Or should that just be – Leave France – as quickly as possible. I’m sorry, but for me it is just a big – very big – lump of earth that leads the way to Spain. Mind you, I had a really lovely trip to Paris a few years ago.
Yes, we opted for the drive. Once that decision had been made it was on to the age old dilemma of whether to go via ferry to Spain or France and if so, where should we leave from? Dover, Portsmouth or Plymouth (in December??) Well, our research showed it takes at least six years and fourteen weeks by ferry to Spain (well, nearly) and they insist you house your pet in a kennel. Not going to work. So we were left with the daunting French options. The Tunnel won. We’ve been on loads of ferries, thank you, but none of us had ever been through the Tunnel. So Le Shuttle it would be. I was quite excited as we pulled up to the entrance booth and it flashed my name, registration and a big fat welcome. Such enjoyment was very shortlived as we were ushered impatiently through the French passport control – little did we know but this moment would come back to bite us on the bum – but more of that later, much later, when we finally get to the section ‘Applying for Residency as a Non EU Citizen’ exasperated groan. It was all a bit bleak driving down the feeder road to the train – I thought we were already there (haha no offence, but I have been to Calais before!) but I was soon distracted by the growing anticipation of having to actually maneouver the car onto the train – neither of us can remember exactly why I was doing the driving – my overwhelming need to control everything? not sure – but anyway, it was all relatively easy as it happens, and I shall always be grateful to the giant SUV infront for showing me the way.

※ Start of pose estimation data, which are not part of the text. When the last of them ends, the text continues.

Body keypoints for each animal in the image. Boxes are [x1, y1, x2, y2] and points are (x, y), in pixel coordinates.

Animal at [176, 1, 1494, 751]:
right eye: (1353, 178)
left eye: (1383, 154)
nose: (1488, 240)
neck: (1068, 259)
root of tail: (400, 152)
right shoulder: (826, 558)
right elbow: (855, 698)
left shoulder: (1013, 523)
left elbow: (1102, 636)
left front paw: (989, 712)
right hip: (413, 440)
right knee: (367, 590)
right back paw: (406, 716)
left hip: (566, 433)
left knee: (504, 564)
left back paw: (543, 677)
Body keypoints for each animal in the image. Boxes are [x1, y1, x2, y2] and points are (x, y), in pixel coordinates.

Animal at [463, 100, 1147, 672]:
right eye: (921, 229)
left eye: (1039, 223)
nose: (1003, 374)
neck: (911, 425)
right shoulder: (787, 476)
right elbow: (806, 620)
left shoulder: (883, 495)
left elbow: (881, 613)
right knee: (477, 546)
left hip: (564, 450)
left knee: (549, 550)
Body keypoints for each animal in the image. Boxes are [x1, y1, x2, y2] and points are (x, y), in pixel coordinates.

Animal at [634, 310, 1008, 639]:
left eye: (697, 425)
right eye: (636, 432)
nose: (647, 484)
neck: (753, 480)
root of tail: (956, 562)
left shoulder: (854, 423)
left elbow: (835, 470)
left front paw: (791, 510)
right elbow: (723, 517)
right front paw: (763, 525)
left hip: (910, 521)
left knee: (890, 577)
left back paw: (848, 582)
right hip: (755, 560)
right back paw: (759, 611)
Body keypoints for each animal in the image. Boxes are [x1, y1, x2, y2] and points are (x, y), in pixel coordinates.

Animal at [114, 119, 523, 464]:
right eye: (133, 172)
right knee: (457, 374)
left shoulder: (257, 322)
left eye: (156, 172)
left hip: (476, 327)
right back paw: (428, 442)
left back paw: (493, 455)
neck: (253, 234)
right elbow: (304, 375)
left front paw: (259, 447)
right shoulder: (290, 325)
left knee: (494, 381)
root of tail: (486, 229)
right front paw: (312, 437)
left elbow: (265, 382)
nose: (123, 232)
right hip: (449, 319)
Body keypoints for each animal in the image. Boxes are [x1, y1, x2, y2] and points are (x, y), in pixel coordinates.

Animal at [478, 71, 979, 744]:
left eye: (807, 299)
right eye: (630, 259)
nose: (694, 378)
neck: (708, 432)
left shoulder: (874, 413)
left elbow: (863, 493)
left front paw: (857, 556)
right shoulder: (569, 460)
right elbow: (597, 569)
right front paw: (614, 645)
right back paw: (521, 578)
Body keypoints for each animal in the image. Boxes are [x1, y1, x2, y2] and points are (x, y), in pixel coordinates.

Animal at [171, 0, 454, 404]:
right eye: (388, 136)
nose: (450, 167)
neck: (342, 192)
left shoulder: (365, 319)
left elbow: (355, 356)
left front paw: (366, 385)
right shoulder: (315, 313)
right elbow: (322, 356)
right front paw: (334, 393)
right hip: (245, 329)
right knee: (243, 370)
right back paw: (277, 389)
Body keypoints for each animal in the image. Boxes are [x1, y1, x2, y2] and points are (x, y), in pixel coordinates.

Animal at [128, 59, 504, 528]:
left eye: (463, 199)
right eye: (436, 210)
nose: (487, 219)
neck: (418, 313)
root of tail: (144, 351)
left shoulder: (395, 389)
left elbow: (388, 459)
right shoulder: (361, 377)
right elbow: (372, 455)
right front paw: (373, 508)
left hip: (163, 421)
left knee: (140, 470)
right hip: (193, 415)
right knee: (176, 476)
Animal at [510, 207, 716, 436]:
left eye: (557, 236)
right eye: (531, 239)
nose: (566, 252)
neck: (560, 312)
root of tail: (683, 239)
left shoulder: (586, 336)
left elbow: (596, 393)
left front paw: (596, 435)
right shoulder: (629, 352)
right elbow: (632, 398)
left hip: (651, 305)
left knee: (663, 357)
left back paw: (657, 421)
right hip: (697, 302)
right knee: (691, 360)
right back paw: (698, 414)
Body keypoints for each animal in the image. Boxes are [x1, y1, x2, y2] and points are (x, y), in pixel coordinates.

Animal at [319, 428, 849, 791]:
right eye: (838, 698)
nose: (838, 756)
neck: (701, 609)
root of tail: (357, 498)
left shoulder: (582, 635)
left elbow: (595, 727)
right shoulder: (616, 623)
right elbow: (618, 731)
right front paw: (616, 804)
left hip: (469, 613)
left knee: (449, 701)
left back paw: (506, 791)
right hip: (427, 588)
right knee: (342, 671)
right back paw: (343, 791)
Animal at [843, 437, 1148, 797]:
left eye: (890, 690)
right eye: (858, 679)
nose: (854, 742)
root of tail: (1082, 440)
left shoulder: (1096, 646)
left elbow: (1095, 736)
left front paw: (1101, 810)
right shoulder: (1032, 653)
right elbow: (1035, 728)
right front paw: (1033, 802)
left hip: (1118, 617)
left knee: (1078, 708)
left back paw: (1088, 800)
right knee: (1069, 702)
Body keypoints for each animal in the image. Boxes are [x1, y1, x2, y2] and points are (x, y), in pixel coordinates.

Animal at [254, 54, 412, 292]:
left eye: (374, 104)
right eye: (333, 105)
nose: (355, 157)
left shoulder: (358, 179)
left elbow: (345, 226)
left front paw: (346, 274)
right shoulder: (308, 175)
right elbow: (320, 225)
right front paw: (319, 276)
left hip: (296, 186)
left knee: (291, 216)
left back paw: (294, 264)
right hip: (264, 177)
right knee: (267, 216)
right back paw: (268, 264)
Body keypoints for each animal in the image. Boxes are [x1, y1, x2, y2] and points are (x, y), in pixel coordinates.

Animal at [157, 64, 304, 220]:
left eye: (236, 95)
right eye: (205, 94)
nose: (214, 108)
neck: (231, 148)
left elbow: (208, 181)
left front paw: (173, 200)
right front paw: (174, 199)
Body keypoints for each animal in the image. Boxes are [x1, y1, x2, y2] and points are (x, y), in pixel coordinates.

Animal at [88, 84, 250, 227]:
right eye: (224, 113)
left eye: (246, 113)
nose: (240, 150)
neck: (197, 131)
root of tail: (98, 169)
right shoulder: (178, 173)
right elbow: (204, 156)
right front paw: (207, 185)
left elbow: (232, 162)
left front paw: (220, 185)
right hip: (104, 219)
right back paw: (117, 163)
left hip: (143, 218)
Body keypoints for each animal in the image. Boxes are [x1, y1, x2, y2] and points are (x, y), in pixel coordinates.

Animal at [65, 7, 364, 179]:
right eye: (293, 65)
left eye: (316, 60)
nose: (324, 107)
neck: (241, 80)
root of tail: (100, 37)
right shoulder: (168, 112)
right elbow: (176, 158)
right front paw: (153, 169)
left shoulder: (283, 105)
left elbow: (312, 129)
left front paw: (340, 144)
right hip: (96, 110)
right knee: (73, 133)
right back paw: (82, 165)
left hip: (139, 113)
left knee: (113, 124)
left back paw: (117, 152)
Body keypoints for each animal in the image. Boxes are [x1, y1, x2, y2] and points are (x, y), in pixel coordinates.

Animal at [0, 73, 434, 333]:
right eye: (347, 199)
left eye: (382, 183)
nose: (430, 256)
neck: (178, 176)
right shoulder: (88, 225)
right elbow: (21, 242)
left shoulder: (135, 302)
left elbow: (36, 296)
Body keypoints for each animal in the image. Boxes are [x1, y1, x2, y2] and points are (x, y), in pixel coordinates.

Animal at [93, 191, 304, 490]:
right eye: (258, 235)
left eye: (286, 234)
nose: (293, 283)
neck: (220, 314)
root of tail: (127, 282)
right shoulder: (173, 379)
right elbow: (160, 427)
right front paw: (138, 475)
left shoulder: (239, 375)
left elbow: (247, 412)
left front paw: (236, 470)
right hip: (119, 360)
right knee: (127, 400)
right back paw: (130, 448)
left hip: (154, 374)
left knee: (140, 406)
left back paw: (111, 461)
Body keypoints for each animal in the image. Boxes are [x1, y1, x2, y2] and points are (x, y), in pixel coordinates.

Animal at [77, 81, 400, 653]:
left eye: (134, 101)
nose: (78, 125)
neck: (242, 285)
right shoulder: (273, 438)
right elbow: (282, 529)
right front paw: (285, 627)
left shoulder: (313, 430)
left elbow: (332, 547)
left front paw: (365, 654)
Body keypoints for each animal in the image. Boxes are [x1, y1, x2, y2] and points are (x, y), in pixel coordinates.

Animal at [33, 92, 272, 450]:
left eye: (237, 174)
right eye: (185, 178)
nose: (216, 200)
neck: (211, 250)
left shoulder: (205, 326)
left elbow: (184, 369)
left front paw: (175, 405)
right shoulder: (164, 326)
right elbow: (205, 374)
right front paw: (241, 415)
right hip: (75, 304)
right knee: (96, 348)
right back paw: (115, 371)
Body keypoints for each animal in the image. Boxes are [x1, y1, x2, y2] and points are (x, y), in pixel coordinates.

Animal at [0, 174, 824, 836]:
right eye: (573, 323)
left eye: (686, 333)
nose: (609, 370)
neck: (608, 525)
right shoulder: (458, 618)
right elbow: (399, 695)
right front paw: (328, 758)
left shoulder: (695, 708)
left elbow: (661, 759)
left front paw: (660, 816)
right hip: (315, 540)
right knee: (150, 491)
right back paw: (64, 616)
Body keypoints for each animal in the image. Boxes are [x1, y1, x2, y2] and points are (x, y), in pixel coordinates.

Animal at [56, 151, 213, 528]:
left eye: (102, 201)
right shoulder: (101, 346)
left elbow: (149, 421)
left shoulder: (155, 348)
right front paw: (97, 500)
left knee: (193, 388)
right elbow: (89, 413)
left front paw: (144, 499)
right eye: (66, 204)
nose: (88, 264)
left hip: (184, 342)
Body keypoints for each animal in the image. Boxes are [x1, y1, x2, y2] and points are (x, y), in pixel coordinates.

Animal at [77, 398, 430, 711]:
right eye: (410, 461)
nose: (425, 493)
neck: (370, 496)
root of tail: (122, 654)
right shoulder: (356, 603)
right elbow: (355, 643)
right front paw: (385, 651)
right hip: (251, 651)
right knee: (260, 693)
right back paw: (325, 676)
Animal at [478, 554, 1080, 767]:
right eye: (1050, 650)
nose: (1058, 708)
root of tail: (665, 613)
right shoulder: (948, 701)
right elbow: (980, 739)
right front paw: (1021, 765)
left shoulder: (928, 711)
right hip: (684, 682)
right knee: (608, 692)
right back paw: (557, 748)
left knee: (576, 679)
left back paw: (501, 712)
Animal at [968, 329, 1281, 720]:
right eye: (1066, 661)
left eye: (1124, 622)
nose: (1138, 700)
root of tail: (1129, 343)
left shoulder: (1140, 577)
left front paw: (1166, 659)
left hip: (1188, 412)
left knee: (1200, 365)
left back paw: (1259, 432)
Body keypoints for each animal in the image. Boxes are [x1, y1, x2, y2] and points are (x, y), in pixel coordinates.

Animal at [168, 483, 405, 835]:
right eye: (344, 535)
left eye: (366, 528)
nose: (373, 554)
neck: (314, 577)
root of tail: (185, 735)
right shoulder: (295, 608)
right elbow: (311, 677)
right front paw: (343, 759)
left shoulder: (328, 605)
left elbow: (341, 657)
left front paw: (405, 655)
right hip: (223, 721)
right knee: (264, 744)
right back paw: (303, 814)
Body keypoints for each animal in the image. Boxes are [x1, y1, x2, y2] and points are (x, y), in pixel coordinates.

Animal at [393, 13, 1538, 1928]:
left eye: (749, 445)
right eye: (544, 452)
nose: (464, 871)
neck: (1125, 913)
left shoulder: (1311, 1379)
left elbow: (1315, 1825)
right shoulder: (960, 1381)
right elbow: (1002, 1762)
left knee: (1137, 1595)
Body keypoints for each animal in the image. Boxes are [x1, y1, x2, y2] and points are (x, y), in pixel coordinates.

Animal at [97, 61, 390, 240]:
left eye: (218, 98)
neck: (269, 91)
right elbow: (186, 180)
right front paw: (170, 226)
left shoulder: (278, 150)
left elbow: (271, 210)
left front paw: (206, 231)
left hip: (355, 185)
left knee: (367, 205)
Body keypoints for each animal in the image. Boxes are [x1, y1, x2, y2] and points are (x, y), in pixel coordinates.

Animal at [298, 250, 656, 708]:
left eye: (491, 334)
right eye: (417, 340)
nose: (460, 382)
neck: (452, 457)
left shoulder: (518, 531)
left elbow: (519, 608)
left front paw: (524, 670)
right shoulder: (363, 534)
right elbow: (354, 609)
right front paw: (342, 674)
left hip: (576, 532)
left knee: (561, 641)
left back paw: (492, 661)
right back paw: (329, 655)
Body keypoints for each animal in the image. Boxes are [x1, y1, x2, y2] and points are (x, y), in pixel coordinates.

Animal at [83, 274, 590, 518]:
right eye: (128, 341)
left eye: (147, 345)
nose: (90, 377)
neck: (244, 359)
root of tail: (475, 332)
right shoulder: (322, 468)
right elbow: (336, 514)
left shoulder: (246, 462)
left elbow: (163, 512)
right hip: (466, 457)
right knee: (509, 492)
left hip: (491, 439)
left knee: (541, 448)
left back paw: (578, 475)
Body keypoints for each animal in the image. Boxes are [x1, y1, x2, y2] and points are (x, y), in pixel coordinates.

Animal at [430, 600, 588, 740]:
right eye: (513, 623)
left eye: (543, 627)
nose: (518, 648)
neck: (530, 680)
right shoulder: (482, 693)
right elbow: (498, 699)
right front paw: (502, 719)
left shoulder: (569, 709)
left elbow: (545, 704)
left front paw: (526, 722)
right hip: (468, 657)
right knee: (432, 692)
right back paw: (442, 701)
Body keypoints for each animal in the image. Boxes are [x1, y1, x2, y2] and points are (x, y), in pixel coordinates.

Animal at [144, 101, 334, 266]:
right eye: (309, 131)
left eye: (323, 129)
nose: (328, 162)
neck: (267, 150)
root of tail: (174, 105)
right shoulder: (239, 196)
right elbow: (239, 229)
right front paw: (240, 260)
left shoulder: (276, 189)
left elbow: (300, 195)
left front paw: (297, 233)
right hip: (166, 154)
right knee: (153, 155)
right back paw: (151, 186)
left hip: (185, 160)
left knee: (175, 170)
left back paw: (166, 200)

Calais was exactly as I remembered. Having started to get a bit knackered around Reims (we had began our journey in the Midlands) we decided to stop for the night. Now, let’s not forget that the one thing the French do extremely well is food, so I was quite looking forward to my tea. We found an Ibis, nice and cheap and we could have the dog with us for an extra 10 euros – excellent stuff. We dumped our stuff and headed for the restaurant. Never, in the history of eating out, have I ever been met with such disdain. We were shown to our table with a grimace and not a word of either French or English and there we waited. And waited. Finally, someone took our order and, once again, we were met with what is becoming an all to familiar occurance on this trip – a complete disappointment. Is it just me?
So to bed. Fell asleep immediately – the bed was very comfy – I concede. Oh my life – woke up to a string of expletives – husband had woken and without his contact lenses had tried to find his way to the bathroom, well to the lightswitch in the first instance – and discovered not only were the lights out there was no power at all! – Just our room, you understand. Is it just me? Well, after much marching up and down to the front desk for explanations, resolutions and finally guest recovery options, we ended up agreeing to get the hell out and the charge for half a nights accommodation would be on them.
It was cold. We knew that. But as we trundled along this ENDLESS highway I noticed white stuff? Frost? Then the warning lights were being lit – and warning messages appeared – in French of course. No, I’m not going to complain, but I did curse my limited french vocabulary – but it was when we were joined by a fleet of snow ploughs that my heart sank to my knees. For what seemed like a million miles I managed to keep going (rear wheel drive you understand, German precision yes, but totally useless in anything other than glorious sunshine), with my buttocks firmly clenched – the seat would have to be surgically removed in Barcelona – we carried on and it was then, when Husband kindly suggested we stop for a coffee that it happened. Dear life. I just lost it. The back end went and that was it. All I could see was the central reservation (an insipid shade of concrete) looming towards us. How we didn’t hit it I will never know. Finally, we came to a stand still. White with fear, the three of us. And the worst of it – we had gone spinning past the services sliproad and so missed our chance to get off and had to keep going. This could be a good thing. If I could have got out of that car there and then, I wonder if I would have ever got back in. Excuse me, I thought we were going SOUTH? Finally, the snow was replaced with the wind. Gale force wind. Yes, they illuminated the warning signs for the wind too. The Mistral, I believe, as I learned later. I can’t even be bear to write about how awful that was. And then, as the dawn broke we saw the mountains, the wind stopped and we were in Spain. And the sun came out.